46本目、最後のEXTREME SCIENCE。茂木健一郎とPIVOT最後の出演 竹下隆一郎が「国家とAI」をテーマに大激論。国際社会とテクノロジーの未来、人間の在り方とは。 <目次> 0:00 ダイジェスト 1:58 国家とAI 9:05 文学とAI 11:17 AI時代の教育 18:54 AI...
AI時代の生き方とは?茂木健一郎×竹下隆一郎対談
私たちの社会はAIによって急速に変化している。将来、AIが人間の能力を超える「シンギュラリティ」と呼ばれる時代が来ると言われているが、それはもう始まっているのかもしれない。国家とAIの関係、教育の未来、そして人間の価値とは何か。脳科学者の茂木健一郎氏と竹下隆一郎氏の対談から、AI時代を生きるヒントを探る。

Q. AI時代に、人間はどう生きていけばいいのでしょうか?
「僕はおそらく2023年のうちにポストシンギュラリティの経験が増えていくと思う」と茂木氏は語る。シンギュラリティは元々2045年に訪れると言われていたが、囲碁や将棋、チェスの世界ではすでにポストシンギュラリティの状態にあるという。

# [データ行]
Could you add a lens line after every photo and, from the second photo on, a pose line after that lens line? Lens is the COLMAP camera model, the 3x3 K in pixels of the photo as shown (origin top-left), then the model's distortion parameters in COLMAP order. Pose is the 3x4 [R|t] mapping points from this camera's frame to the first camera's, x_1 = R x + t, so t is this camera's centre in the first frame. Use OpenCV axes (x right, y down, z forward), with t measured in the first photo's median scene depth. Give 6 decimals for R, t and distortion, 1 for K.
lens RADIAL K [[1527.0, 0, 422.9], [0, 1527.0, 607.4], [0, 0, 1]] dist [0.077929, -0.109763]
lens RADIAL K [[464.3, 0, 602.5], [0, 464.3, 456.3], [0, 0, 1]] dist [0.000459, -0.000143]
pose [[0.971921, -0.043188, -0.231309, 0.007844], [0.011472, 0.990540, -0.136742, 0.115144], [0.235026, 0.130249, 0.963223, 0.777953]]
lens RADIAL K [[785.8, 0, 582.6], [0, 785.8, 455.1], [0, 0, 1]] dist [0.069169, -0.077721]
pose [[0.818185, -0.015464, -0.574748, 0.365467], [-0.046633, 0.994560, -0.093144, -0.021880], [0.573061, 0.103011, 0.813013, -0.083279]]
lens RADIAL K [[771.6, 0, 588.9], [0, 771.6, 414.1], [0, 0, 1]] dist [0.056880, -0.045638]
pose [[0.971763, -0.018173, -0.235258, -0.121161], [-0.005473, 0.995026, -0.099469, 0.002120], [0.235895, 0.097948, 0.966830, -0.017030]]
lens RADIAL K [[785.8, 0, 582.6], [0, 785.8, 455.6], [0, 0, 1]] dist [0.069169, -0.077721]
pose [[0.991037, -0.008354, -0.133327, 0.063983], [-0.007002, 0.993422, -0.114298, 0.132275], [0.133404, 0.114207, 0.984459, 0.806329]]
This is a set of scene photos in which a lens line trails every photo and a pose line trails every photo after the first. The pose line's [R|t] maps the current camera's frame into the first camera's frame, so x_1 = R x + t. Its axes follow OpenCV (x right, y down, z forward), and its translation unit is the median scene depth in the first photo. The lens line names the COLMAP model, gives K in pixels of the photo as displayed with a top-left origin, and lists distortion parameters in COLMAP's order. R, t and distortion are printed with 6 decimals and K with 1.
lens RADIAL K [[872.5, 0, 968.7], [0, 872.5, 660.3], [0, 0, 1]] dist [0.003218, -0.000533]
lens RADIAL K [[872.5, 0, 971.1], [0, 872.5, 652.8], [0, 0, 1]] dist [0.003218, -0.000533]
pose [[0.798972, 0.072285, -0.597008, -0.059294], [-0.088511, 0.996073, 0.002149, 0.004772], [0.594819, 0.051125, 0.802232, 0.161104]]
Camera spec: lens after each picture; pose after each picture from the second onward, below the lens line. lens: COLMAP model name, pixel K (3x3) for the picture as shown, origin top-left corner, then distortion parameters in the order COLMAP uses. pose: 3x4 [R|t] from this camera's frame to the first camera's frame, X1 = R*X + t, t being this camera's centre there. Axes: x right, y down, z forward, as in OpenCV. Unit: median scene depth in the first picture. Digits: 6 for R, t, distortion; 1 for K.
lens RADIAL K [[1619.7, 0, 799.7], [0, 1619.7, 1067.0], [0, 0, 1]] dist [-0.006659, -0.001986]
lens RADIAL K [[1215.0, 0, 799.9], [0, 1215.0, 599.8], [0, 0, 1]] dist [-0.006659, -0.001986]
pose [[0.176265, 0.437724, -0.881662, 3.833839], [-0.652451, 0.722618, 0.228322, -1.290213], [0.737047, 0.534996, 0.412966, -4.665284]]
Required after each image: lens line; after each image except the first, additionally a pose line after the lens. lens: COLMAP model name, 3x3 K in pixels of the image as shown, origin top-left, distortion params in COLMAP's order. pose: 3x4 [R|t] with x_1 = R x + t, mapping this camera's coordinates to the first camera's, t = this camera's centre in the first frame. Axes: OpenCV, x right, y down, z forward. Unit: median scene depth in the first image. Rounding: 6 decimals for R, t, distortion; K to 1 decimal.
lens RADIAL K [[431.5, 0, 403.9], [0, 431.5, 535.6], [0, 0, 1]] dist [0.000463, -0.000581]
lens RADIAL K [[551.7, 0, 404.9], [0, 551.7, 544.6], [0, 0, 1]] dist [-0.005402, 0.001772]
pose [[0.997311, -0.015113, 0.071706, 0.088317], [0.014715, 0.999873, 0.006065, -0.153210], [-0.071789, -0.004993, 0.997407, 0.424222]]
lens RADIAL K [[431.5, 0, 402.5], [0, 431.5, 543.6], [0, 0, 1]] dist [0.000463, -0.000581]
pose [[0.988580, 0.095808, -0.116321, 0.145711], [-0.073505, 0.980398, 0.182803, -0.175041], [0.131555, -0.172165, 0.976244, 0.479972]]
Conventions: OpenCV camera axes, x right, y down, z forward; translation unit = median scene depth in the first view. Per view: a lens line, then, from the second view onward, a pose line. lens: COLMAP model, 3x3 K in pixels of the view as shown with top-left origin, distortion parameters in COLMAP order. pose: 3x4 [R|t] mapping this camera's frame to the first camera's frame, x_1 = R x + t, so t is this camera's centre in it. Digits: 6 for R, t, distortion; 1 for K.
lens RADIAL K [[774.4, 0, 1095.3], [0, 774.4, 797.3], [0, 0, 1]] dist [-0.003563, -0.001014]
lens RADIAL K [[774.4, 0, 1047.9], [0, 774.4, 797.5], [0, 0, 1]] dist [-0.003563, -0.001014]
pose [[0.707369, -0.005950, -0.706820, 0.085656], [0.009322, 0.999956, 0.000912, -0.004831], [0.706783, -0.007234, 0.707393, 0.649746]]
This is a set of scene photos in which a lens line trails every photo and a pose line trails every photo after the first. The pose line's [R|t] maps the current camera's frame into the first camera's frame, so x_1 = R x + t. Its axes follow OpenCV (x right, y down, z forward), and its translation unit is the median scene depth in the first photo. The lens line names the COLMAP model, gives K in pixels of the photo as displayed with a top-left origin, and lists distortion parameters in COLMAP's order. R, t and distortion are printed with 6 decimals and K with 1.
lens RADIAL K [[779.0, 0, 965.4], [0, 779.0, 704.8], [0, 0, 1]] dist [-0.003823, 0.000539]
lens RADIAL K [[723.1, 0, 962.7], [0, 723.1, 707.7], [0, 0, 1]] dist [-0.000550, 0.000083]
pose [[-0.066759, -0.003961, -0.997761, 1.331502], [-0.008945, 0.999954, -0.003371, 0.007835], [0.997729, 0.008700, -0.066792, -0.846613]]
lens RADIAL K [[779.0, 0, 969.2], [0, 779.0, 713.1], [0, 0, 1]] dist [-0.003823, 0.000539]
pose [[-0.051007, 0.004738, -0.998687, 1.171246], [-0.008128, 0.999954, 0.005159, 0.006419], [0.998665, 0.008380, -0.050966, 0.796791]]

# [課題一覧]
(1) AI時代の対談を紹介する文章のなかで、すでにポストシンギュラリティの状態にあるとされている分野をすべて挙げてください。
(2) AI時代の対談を紹介する文章を、最後の文の続きから書き進めてください。
データの各行は使用しません。

# [想定される解答]
(1) 囲碁、将棋、チェス

(2)
将棋界のトップ棋士でさえAIの指し手の意味を理解できないケースが出てきている。有名な事件として、羽生善治氏が対局中、AIの判定では90%以上有利だった局面で投了してしまったことがあった。AIの読み筋は、羽生氏ほどのトップ棋士でさえ理解できなかったのだ。
トップ棋士がAIに学ぼうとしても、AIが進みすぎて人間には意味が分からない手を打つため、学ぶことができないという状況になっている。これはまさに「ポストシンギュラリティ」の一例だ。
文章や映像の世界にも、こうした状況が近々訪れるだろう。AIが完璧なプロットや文章を生成できるようになると、人間が書いたものが「ポンコツ」に見えるようになるかもしれない。
Q. 教育はどう変わっていくのでしょうか?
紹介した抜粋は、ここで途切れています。